By then he was too ill to ride, so John was carried by litter to Newark – a journey of some twenty or so miles.  He arrived at Newark on the 16th of October.  He wrote his will and that night the king died having given Margaret de Lucy who was the daughter of William and Matilda de Braoze, permission to found a Hospital of St John along with land for its foundation in memory of her mother and brother who’d starved to death in Windsor. John’s will along with his tomb can be seen in Worcester Cathedral.

3 thoughts on “John’s last days

  1. Excellent read Julia. I must admit I did not know that much on John. His father ,yes and Richard as a soldier. One interesting fact is that he was also Sheriff of Nottingham. Was Robin Hood the outlaw his enemy? Probably not as Robin was employed by King Edward 11 as oastler. He served one year and returned to the forest without trace. I am under the impression that Robin of the Hood was just a villain named Robert of Annisley who lived at Annnisley Hall near Nottingham and within the known forest of Sherwood that extended into Cumbria Eden Valley then. Robin Hood and his job as groom was sadly missed and searched for by the Kings head servants but was never found. Eventually all sorts of robbers became part of that legend and perhaps the real Robin Hood never lived to hear his name so badly called. Robert of Annisley was a thief in the forest with a vicious name but he did rob the rich and once fed the poor namely his servants.

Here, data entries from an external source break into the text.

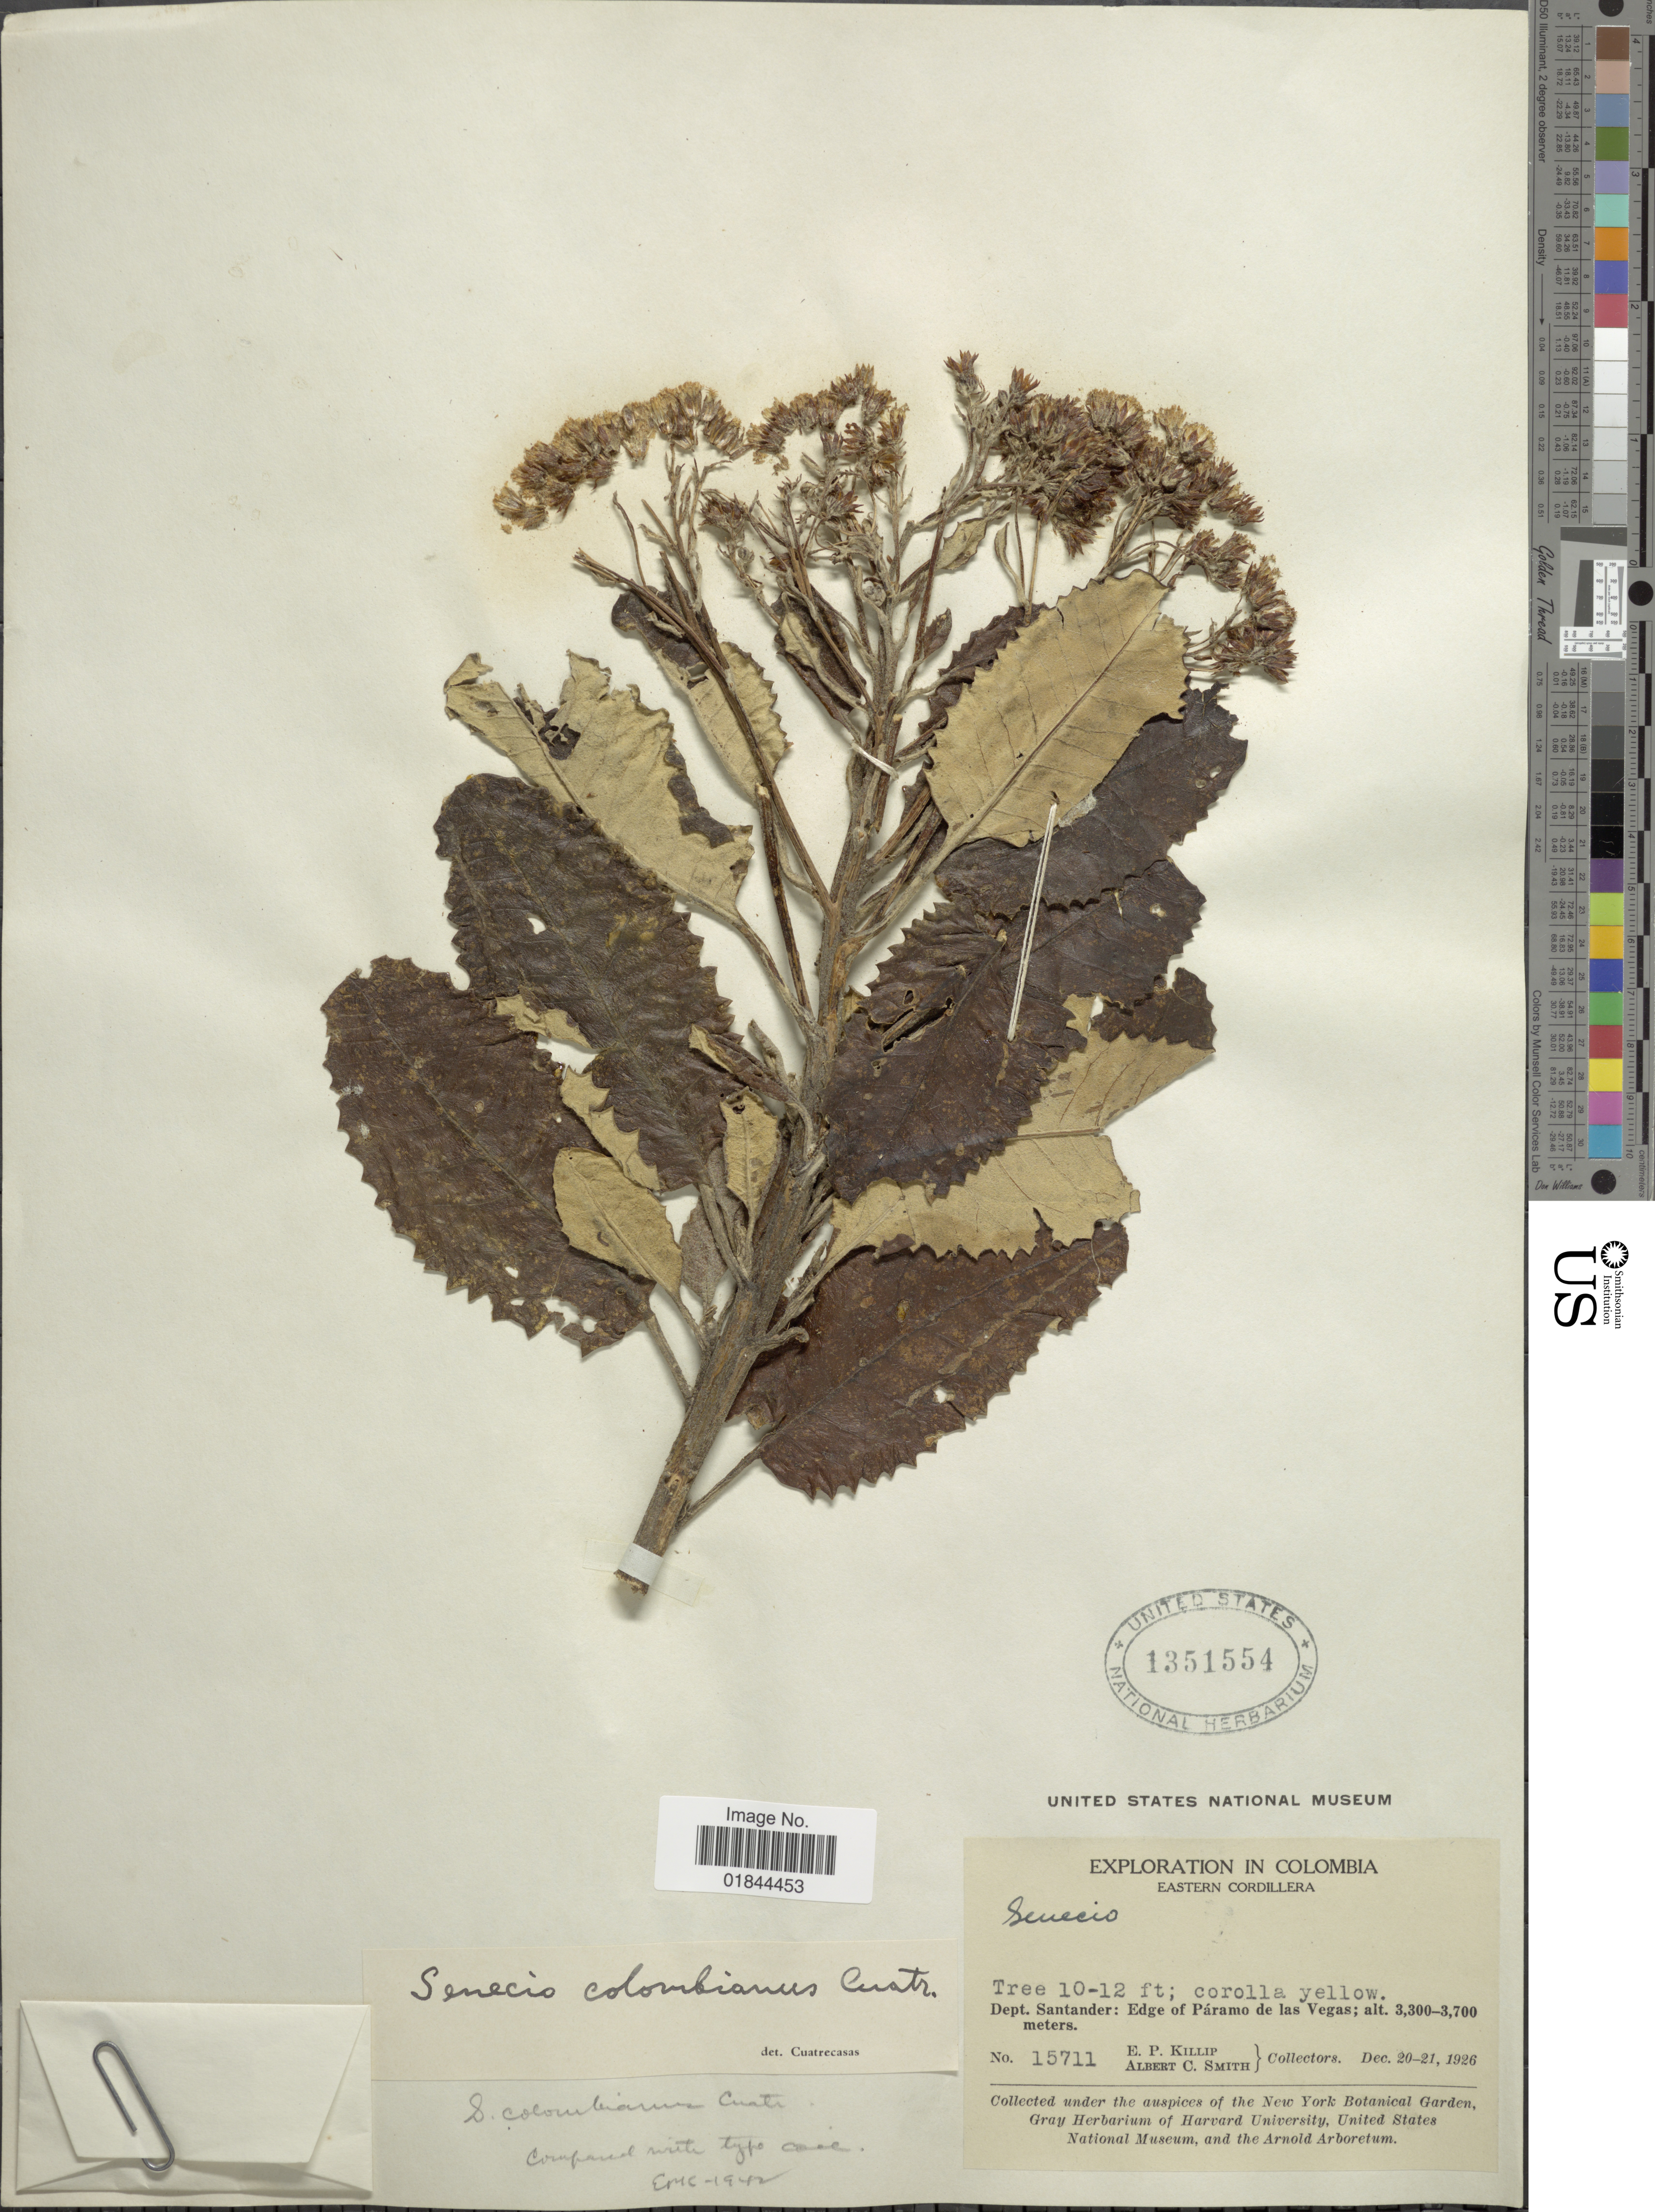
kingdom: Plantae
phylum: Tracheophyta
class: Magnoliopsida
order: Asterales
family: Asteraceae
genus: Pentacalia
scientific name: Pentacalia colombiana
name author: (Cuatrec.) Cuatrec.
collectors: E. P. Killip & A. C. Smith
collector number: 15711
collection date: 1926-12-20/1926-12-21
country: Colombia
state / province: Santander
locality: Eastern Cordillera, Dept. Santander: Edge of Páramo de las Vegas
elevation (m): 3300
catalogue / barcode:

    • Thank you. I’m glad you enjoyed it. I’ve warmed to John. He’s a much more complex character than history initially presents.

      I must admit that Robin Hood is my all time favourite hero and has been since I was four-years-old when my father first read me the story. It was a fairly comprehensive reworking of the gyste as I recall and opened In York. I still have the book, currently in storage but much loved. Consequently I tend to steer well clear of the snippets of fact that history tempts us with. Robin Hood is a legend so somewhere in all the stories is a real man or possibly several real men who ranged from Nottingham up through Barnsdale into Cumbria with a sidestep to Staithes and Hathersage- who very probably weren’t heavily into stealing from the rich to give to the poor. They possibly weren’t as sartorially elegant as the black and white illustrations suggested either but for me Robin Hood will always be the hero of the green wood.

      • Dear lady you are so romantic.Robin Hood lives in the minds of the good. I also had that book with all its lovely pictures of Robin and Marion in a greenwood setting. Childhood love of innocent tales and noble hearts combined. I am a romantic too it seems. Marion did not exist they insist and no place could I find her. Now that hurt one when aged ten. Today, inside it hurts me still.For the tales of Robin Hodd go on forever.I must thank Richard Greene who played Robin so very well in the 1950s version on BBC Childrens Hour for giving me extra exposure to Robin and his gang, including fat Friar Tuck. Under the Greenwood Tree, I use this from Hardy to illustrate the pull of the legend to show the feeling when hearing his name; Robin Hood. It show something inside of all of us that is fine and noble in mankind I think. If Robin Hood did not exist we would have invented him as nothing is so good as legend is it?